- [Problem details]:
Copy every line of the data exactly, keeping out any picture.

Dataset records
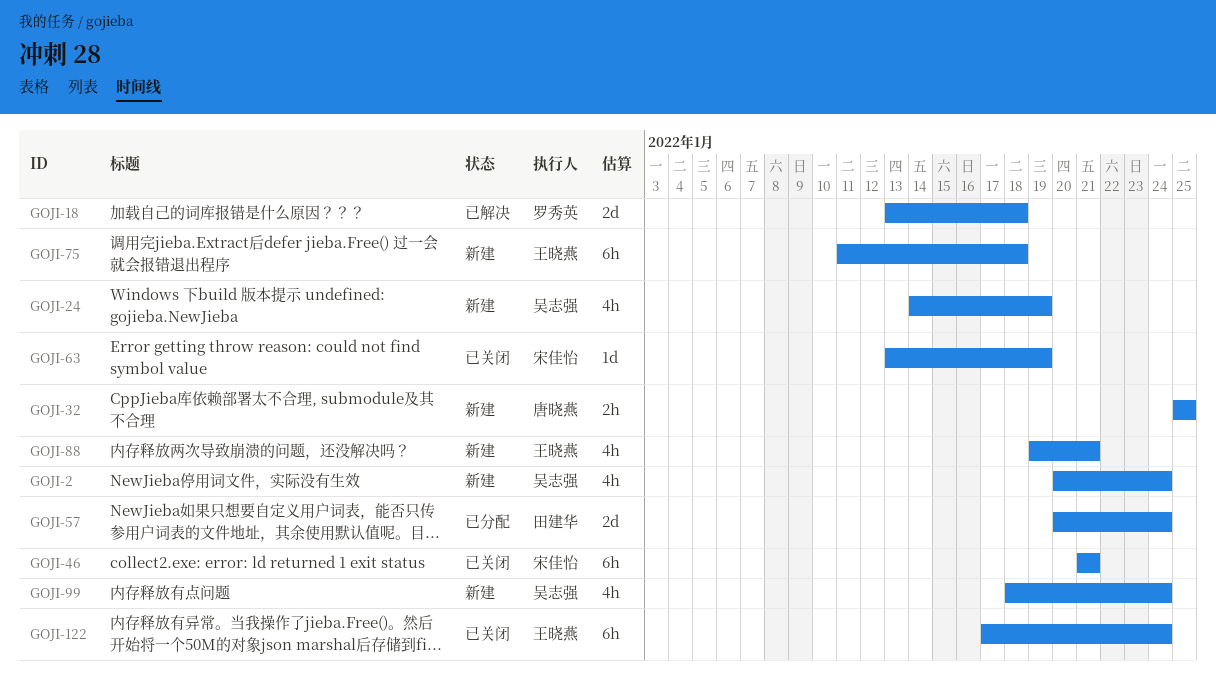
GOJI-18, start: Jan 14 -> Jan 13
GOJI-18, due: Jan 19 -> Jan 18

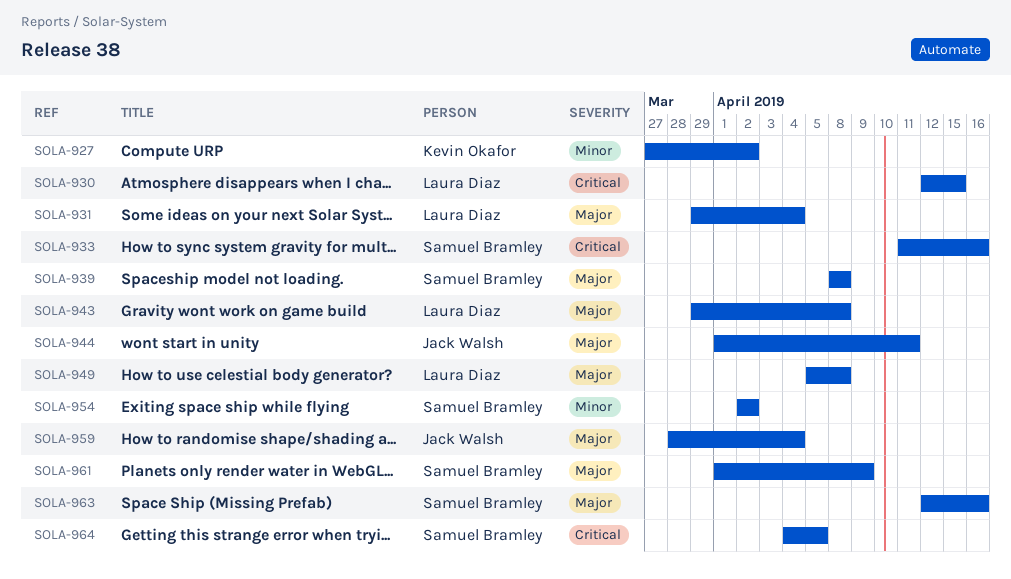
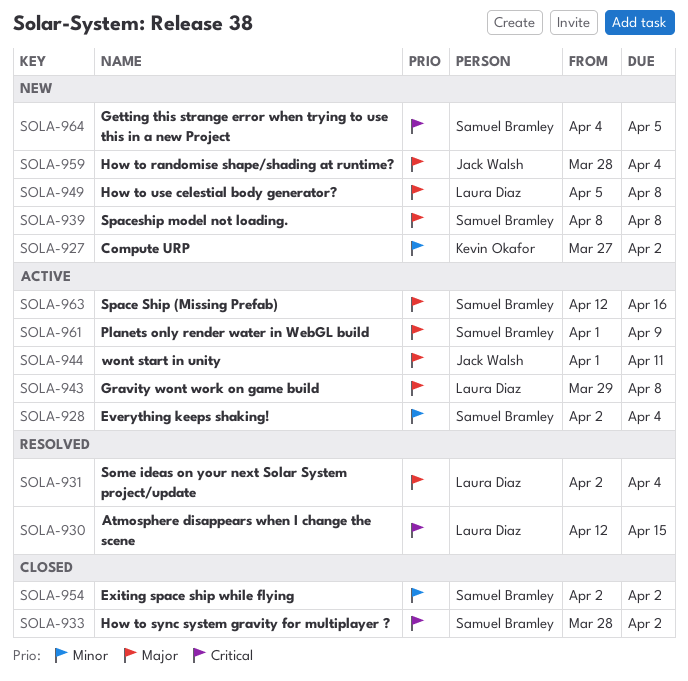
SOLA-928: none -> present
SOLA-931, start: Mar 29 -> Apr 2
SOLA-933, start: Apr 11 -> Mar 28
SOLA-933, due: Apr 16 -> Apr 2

- [Your solution]:
GOJI-18, start: Jan 14 -> Jan 13
GOJI-18, due: Jan 19 -> Jan 18

SOLA-928: none -> present
SOLA-931, start: Mar 29 -> Apr 2
SOLA-933, start: Apr 11 -> Mar 28
SOLA-933, due: Apr 16 -> Apr 2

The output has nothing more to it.